━━ EXERCISE INPUT

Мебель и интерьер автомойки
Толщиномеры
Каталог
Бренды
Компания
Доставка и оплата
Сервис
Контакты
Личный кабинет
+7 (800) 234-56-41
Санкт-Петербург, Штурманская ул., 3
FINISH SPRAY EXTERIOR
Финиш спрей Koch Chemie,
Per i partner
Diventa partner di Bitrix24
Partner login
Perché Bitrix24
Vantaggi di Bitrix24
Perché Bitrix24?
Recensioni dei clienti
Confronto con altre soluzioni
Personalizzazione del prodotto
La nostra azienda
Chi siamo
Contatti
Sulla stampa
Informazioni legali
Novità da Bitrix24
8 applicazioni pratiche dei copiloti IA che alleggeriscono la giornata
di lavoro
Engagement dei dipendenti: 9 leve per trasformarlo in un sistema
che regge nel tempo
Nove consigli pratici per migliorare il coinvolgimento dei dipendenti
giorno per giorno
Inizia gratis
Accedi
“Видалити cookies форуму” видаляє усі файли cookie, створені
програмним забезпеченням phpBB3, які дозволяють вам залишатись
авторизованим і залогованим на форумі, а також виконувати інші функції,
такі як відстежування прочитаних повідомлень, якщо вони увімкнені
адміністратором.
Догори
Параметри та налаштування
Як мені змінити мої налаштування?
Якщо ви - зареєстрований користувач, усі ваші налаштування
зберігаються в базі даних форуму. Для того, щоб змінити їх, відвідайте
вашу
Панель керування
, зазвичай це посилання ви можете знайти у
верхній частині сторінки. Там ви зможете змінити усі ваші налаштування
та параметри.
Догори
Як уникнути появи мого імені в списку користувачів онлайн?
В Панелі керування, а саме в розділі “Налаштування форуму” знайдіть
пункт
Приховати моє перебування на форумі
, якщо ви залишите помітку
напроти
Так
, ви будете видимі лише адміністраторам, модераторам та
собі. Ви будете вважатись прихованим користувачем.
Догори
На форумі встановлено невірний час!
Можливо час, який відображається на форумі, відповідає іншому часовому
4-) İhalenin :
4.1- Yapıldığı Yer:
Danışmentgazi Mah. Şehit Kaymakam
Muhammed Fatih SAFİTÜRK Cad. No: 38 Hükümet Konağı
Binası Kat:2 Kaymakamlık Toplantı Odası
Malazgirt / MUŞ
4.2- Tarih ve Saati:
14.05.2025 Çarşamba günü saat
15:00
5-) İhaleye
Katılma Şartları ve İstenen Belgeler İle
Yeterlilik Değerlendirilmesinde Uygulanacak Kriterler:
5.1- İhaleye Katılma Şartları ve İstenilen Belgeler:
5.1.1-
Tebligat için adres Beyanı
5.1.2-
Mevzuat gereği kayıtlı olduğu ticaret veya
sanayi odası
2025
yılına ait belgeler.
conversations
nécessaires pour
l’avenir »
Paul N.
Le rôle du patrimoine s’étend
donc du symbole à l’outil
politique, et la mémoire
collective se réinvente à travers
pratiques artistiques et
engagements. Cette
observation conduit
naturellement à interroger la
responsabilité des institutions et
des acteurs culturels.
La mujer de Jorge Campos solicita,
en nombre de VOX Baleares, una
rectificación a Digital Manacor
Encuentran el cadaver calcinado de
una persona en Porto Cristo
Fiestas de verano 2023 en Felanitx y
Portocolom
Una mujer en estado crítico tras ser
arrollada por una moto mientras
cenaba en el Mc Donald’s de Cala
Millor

━━━━

PROBLEM STATEMENT
Using the material above, return each line in which the word "Katılma" occurs.

ANSWER BOX
Katılma Şartları ve İstenen Belgeler İle
5.1- İhaleye Katılma Şartları ve İstenilen Belgeler:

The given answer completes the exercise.